CARBONDALE, Illinois — The Muslim community in Carbondale, Illinois, is planning a rally on Saturday to support the rights of Rohingya Muslims facing a “textbook example of ethnic cleansing” at the hands of Burmese military.
“(Some) 400,000 Rohingya have fled to Bangladesh in the last three weeks,” Mohtashim Shamsi, the organizer of the rally, told The Southern Illinoisan on Thursday, September 21.
“Their villages were burnt over a 100-kilometer stretch. Their nationality (was) revoked in 1982; since then, they are stateless. We want people to know the injustice going in the land where the president is a Nobel Peace prize winner.”
Nearly 421,000 members of the Rohingya Muslim minority have fled from western Rakhine state to Bangladesh to escape a military offensive that the United Nations has branded a “textbook example of ethnic cleansing”.
More than 1,000 people may already have been killed in Burma, mostly minority Rohingya Muslims, a senior United Nations representative told AFP last week.

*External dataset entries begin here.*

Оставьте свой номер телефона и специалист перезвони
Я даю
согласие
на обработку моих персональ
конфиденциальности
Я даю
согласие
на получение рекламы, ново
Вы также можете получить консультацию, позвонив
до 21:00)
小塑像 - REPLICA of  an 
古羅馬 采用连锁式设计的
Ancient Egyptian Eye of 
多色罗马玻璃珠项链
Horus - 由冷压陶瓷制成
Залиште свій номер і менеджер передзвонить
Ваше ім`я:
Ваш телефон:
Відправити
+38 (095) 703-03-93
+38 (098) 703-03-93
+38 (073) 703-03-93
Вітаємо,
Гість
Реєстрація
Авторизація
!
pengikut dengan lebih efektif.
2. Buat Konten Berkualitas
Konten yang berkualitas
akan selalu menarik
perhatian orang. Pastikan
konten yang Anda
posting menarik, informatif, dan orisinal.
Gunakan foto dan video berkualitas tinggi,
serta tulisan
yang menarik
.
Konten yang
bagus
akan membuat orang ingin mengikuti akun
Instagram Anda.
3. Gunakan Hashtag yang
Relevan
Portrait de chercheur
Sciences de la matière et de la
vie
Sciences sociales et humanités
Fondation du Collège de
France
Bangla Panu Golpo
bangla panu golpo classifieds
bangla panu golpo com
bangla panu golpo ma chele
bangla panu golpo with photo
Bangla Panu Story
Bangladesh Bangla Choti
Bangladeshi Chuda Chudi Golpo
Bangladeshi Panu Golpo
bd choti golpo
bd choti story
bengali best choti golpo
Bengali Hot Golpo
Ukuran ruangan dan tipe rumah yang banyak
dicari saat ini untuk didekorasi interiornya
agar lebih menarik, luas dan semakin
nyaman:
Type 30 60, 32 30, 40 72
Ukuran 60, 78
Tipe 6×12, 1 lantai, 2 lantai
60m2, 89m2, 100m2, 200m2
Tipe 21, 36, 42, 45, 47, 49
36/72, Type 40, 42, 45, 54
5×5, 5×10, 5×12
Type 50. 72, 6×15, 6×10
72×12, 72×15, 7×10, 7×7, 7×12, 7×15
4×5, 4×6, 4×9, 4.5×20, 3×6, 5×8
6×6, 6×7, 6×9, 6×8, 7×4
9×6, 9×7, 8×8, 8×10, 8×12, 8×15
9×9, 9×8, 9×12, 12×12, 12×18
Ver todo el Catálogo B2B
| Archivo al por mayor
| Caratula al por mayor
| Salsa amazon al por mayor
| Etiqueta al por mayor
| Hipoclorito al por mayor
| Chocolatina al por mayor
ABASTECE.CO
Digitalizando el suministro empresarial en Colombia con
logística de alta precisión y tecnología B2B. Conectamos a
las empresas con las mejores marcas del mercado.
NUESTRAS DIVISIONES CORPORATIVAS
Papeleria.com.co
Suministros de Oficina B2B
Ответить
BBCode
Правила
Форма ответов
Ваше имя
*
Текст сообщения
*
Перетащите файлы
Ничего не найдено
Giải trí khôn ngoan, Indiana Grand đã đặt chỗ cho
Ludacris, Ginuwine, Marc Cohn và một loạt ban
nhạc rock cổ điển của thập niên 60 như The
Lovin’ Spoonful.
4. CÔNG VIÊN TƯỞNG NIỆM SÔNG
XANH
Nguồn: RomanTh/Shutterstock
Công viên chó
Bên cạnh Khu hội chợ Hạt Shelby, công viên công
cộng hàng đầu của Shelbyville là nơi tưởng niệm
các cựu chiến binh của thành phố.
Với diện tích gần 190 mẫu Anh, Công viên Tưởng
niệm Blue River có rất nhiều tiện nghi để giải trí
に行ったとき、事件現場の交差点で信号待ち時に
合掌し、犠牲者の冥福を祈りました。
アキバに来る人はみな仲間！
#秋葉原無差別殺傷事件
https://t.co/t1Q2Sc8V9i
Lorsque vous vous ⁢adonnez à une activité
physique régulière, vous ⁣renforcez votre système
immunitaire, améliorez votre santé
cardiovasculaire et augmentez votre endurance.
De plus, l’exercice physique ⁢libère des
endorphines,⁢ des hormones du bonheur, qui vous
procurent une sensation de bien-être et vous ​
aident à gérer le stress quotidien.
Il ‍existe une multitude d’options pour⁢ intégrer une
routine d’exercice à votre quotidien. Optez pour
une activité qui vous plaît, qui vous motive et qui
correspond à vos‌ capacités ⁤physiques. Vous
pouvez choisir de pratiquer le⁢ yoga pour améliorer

Organized by Carbondale Muslim Center (Masjid Al-nour), the rally begins at 11 am at the mosque and will include a march to the Carbondale Town Square, near 120 N. Illinois Ave.
The rally aims to bring awareness to the plight of these people and to help raise funds for those who are refugees and in the process of being resettled.
This past May, local resident Sumera Makhdoom, her family, and others from this area visited a Rohingya cultural center in Chicago, where they met people who had fled the violence in their homeland.
There, she said staff showed maps indicating how, over time, the Rohingya had been displaced from their homeland.
“It’s all political … (a) fight over resources, it come down to that,” she said.
Described by the UN as one of the world’s most persecuted minorities, Burma’s ethnic-Bengali Muslims, generally known as the Rohingya, are facing a catalog of discrimination in their homeland.
They have been denied citizenship rights since an amendment to the citizenship laws in 1982 and are treated as illegal immigrants.
Burma’s government, as well as the Buddhist majority, refuse to recognize the term “Rohingya,” referring to them as “Bengalis.”
Construction of mosques and religious schools in the region was banned in 1962 when military rule was first established in the country.